Reproduce the lines below exactly, from the first one through the line that contains "എഴുതിത്തുടങ്ങുമ്പോള്". Leave the pictures out of your copy.

**** Data for the task ****

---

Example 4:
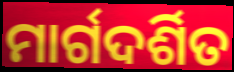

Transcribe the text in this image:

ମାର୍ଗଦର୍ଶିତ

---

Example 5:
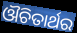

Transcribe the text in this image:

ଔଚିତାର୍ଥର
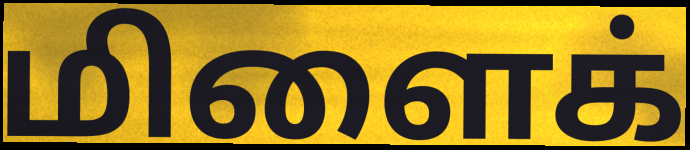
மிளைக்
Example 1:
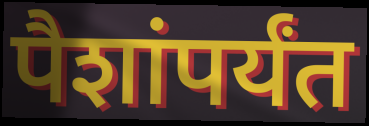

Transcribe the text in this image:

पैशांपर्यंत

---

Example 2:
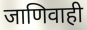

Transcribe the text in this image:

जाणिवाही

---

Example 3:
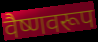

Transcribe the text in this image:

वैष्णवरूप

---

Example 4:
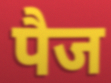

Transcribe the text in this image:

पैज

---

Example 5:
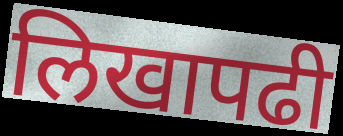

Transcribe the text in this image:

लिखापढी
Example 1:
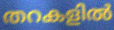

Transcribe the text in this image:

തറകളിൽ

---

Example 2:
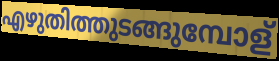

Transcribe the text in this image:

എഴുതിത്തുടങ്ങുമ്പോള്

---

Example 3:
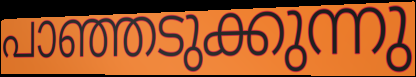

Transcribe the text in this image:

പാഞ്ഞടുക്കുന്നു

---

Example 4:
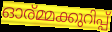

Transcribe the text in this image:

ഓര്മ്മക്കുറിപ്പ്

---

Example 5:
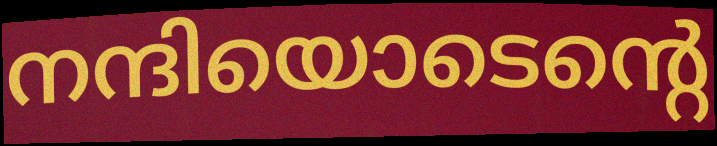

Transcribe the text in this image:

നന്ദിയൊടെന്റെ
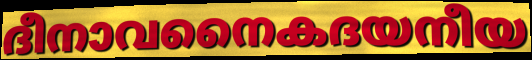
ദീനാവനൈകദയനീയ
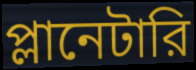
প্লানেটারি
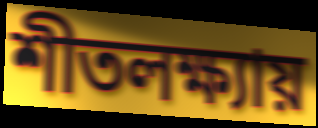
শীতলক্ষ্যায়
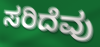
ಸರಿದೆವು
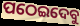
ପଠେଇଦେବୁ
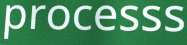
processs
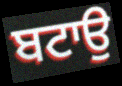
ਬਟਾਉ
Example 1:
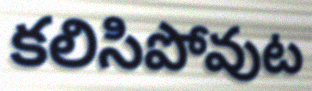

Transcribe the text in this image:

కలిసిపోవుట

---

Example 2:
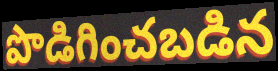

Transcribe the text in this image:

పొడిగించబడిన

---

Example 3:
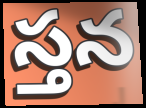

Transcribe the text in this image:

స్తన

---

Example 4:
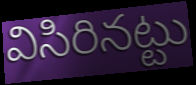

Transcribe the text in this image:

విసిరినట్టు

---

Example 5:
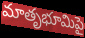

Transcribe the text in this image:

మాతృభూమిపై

****

**Written solution:**
---

Example 4:

Transcribe the text in this image:

ମାର୍ଗଦର୍ଶିତ

---

Example 5:

Transcribe the text in this image:

ଔଚିତାର୍ଥର
மிளைக்
Example 1:

Transcribe the text in this image:

पैशांपर्यंत

---

Example 2:

Transcribe the text in this image:

जाणिवाही

---

Example 3:

Transcribe the text in this image:

वैष्णवरूप

---

Example 4:

Transcribe the text in this image:

पैज

---

Example 5:

Transcribe the text in this image:

लिखापढी
Example 1:

Transcribe the text in this image:

തറകളിൽ

---

Example 2:

Transcribe the text in this image:

എഴുതിത്തുടങ്ങുമ്പോള്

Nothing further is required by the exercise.